[EXERCISE INPUTS]
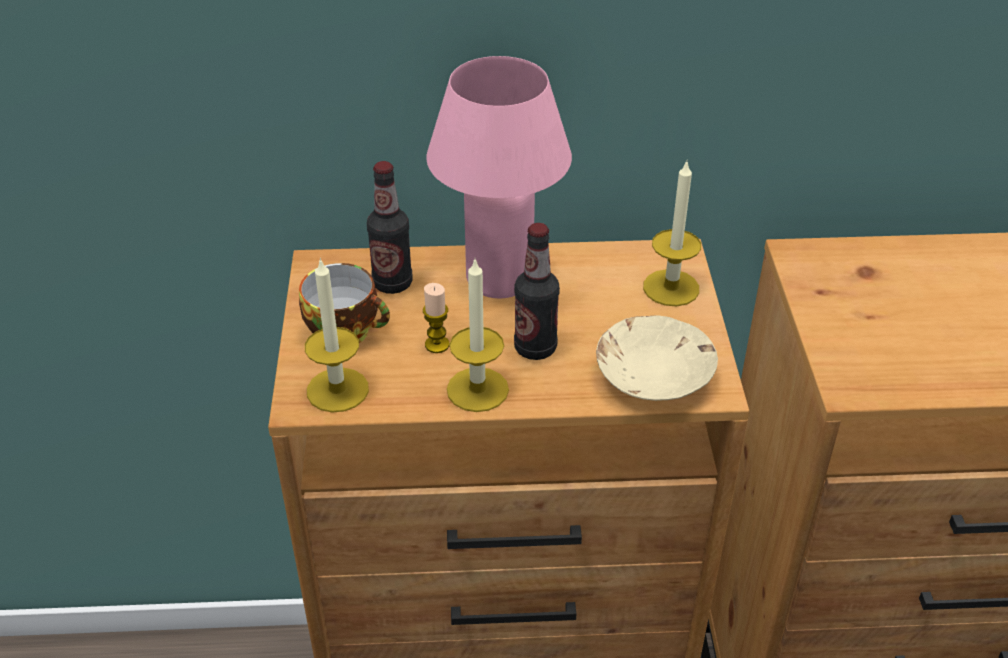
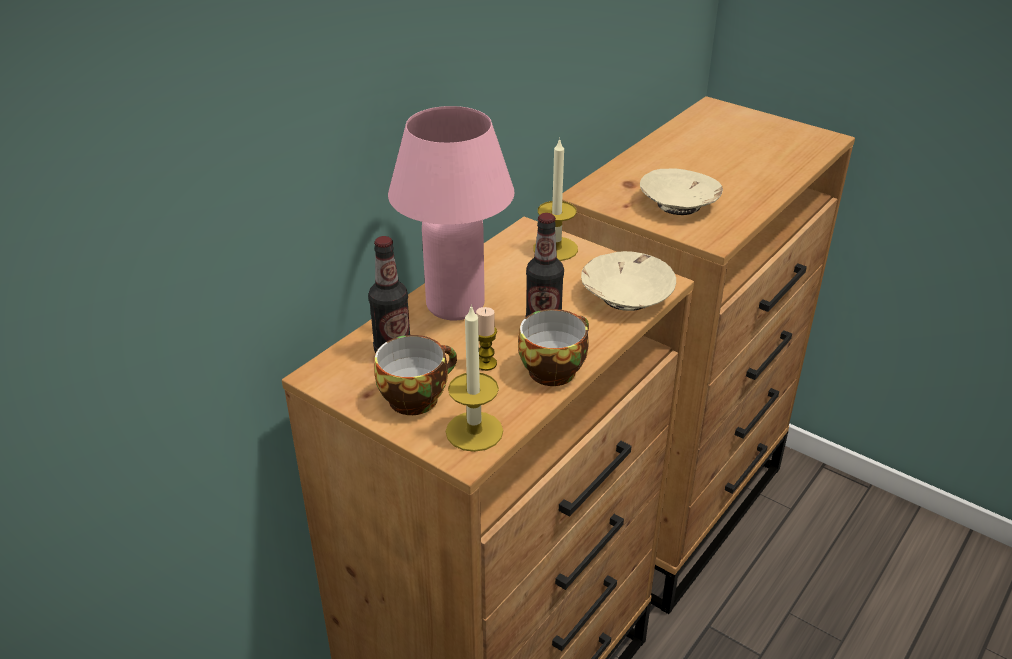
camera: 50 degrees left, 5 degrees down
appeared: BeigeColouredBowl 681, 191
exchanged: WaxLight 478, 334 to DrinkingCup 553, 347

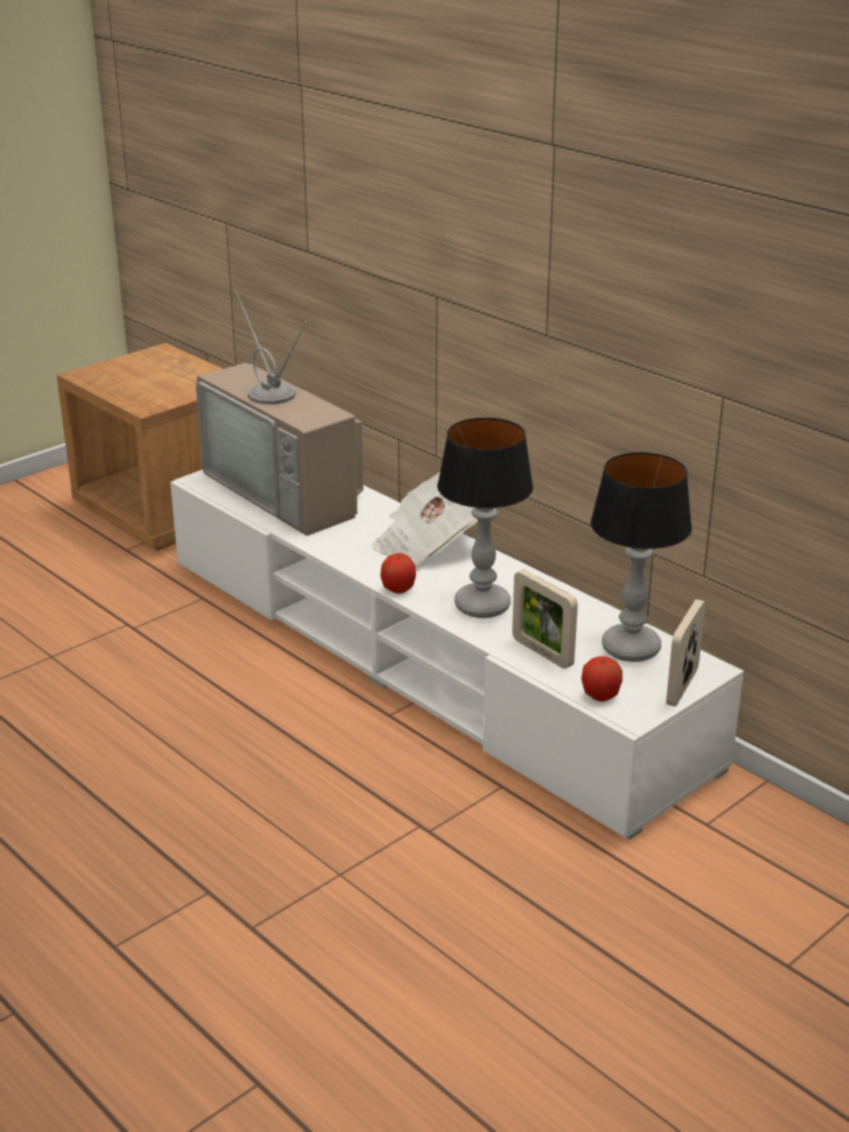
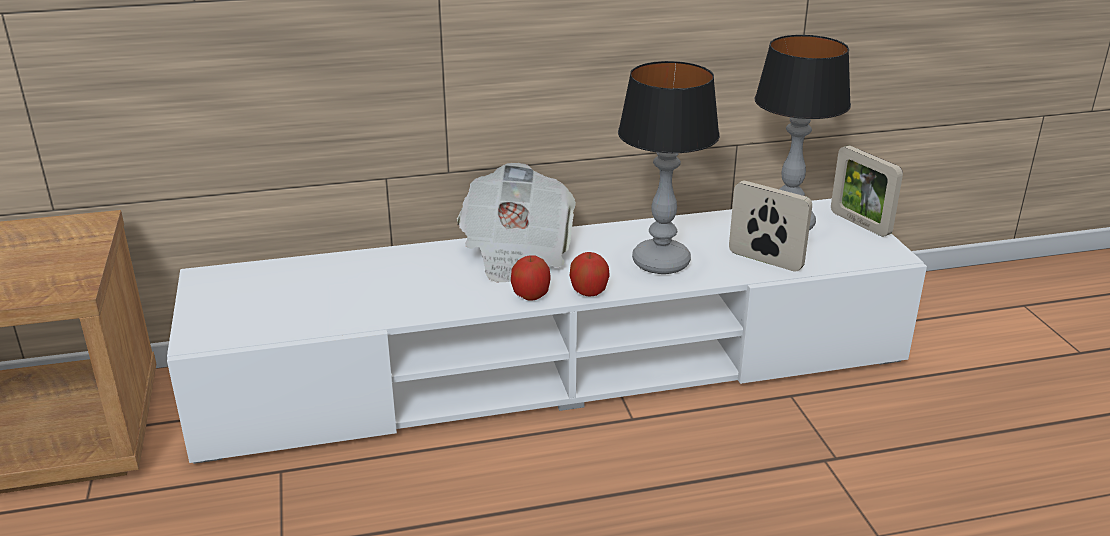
camera: 60 degrees left, 0 degrees up
missing: Television 279, 413
relocated: WholeApple 602, 678 to 531, 278
spun: StandingFrame 545, 619 = 770, 226 135 degrees counterclockwise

[GOAL OF THE EXERCISE] Could you reproduce all of the material exactly? Keep the pictures out of it.

[SOLUTION TO THIS TASK]
camera: 50 degrees left, 5 degrees down
appeared: BeigeColouredBowl 681, 191
exchanged: WaxLight 478, 334 to DrinkingCup 553, 347

camera: 60 degrees left, 0 degrees up
missing: Television 279, 413
relocated: WholeApple 602, 678 to 531, 278
spun: StandingFrame 545, 619 = 770, 226 135 degrees counterclockwise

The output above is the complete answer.